TASK PROMPT: Copy out again, unchanged, the listing below from the line that has "Vezi detalii" through the line that has "изток и Африка.".

┄┄┄┄┄┄┄┄┄┄

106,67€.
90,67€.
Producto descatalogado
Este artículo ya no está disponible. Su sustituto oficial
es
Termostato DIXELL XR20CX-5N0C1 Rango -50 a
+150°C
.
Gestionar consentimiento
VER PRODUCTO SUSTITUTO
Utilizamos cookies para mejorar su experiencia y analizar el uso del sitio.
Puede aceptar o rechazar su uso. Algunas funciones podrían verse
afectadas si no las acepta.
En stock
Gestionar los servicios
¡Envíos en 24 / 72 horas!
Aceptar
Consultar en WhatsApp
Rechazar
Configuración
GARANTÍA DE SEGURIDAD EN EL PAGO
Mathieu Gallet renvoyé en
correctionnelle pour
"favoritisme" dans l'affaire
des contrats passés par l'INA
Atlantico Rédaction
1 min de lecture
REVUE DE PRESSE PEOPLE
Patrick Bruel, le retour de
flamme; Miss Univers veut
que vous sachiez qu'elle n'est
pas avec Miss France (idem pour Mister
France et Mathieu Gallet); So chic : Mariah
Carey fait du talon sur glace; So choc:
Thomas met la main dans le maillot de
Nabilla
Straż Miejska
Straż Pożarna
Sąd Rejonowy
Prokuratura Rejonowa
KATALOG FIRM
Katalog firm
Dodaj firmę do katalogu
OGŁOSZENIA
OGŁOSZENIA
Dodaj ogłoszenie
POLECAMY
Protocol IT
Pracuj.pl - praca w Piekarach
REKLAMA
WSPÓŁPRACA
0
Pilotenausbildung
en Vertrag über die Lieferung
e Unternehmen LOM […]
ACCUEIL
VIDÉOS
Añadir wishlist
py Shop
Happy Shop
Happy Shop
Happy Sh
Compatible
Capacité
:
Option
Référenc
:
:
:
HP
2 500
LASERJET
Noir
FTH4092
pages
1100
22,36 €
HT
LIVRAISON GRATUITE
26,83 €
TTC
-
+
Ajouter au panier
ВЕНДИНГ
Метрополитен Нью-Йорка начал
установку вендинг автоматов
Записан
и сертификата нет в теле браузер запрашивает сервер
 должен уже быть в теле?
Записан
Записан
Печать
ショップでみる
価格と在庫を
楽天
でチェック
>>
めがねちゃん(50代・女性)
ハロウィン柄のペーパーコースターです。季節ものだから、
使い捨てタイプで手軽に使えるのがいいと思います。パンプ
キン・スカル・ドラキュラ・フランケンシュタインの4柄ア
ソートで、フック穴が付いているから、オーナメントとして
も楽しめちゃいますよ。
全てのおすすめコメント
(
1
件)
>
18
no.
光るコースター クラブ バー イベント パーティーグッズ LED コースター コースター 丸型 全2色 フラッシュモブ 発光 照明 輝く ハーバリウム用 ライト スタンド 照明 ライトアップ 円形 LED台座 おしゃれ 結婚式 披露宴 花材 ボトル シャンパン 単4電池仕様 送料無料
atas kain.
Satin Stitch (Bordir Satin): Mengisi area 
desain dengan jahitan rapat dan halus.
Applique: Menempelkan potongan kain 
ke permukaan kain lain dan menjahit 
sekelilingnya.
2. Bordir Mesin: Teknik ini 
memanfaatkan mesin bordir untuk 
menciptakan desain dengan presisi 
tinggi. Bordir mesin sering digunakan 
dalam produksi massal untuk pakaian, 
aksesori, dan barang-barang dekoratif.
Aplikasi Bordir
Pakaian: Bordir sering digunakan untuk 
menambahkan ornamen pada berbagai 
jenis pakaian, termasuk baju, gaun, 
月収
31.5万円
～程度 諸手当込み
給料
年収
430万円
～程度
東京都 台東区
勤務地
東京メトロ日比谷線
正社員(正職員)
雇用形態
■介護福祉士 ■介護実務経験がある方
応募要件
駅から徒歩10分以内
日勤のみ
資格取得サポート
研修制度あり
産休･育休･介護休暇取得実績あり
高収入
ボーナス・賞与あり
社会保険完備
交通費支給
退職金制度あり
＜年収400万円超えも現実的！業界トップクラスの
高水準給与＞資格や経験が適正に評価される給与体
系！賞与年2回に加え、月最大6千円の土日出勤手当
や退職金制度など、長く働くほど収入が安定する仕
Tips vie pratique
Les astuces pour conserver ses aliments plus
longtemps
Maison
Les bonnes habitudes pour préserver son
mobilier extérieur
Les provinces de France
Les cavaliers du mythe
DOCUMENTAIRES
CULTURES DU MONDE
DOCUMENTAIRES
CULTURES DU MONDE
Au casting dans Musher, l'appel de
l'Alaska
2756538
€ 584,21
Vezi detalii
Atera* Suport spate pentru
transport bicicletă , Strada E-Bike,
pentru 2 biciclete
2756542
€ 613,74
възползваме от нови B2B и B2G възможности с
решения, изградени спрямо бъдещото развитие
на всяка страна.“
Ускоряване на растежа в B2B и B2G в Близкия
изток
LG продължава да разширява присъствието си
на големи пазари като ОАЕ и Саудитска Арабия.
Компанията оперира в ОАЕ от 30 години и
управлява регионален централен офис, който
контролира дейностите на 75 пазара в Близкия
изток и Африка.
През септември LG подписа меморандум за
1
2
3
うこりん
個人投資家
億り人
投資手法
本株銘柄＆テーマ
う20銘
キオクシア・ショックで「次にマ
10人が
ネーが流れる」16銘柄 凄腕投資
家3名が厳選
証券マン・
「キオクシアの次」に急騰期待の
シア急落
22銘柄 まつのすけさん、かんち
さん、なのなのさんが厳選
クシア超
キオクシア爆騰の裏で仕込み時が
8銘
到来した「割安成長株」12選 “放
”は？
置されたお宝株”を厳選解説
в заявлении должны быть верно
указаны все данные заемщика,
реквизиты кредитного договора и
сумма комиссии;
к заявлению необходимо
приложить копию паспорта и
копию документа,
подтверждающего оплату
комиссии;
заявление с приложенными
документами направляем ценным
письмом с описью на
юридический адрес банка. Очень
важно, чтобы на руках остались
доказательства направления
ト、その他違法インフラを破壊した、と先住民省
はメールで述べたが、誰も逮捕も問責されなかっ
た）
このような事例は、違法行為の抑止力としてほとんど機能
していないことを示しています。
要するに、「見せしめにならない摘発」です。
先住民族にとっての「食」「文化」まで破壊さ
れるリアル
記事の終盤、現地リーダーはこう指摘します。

┄┄┄┄┄┄┄┄┄┄

YOUR SOLUTION:
Vezi detalii
Atera* Suport spate pentru
transport bicicletă , Strada E-Bike,
pentru 2 biciclete
2756542
€ 613,74
възползваме от нови B2B и B2G възможности с
решения, изградени спрямо бъдещото развитие
на всяка страна.“
Ускоряване на растежа в B2B и B2G в Близкия
изток
LG продължава да разширява присъствието си
на големи пазари като ОАЕ и Саудитска Арабия.
Компанията оперира в ОАЕ от 30 години и
управлява регионален централен офис, който
контролира дейностите на 75 пазара в Близкия
изток и Африка.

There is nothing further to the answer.